## YOUR OBJECTIVE
In the comment thread below, how does the MCP gateway validate the JWT that a user creates with their identity provider?

## PASSAGE TO READ
::::

A Critical Look at "A Critical Look at MCP."

https://docs.mcp.run/blog/2025/05/16/mcp-implenda-est/
33•palmfacehn•12mo ago

Comments

nip•12mo ago
> Further, one of the issues with remote servers is tenancy

Excellent write-up and understanding of the current state of MCP

I’ve been waiting for someone to point it out. This is in my opinion the biggest limitation of the current spec.

What is needed is a tool invocation context that is provided at tool invocation time.

Such tool invocation context allows passing information that would allow authorizing, authentication but also tracing the original “requester”: think of it as “tool invoked on behalf of user identity”

This of course implies an upstream authnz that feeds these details and more.

If you’re interested in this topic, my email is in my bio: I’m of the architect of our multi-tenant tool calling implementation that we’ve been running in production for the past year with enterprise customers where authnz and auditability are key requirements.

jensneuse•12mo ago
The way we've solved this in our MCP gateway (OSS) is that the user first needs to authenticate against our gateway, e.g. by creating a valid JWT with their identity provider, which will be validated using JWKS. Now when they use a tool, they must send their JWT, so the LLM always acts in their behalf. This supports multiple tenants out of the box. (https://wundergraph.com/mcp-gateway)

::::

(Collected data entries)

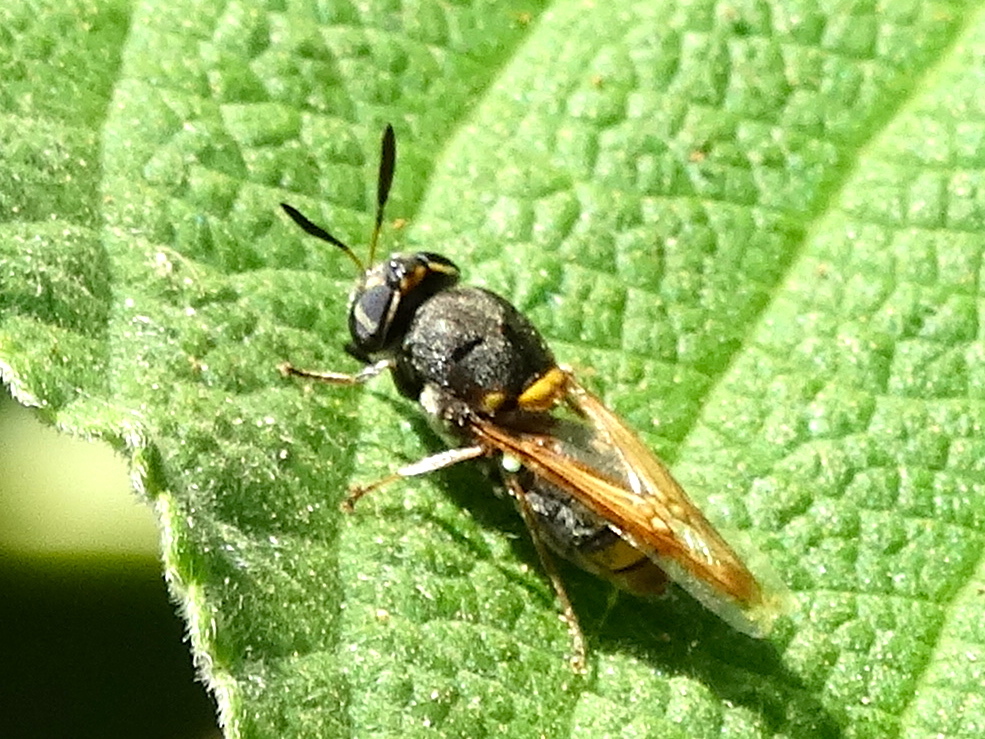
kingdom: Animalia
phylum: Arthropoda
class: Insecta
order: Diptera
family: Stratiomyidae
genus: Hoplitimyia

::::

## ANSWER SECTION
It validates the JWT using JWKS.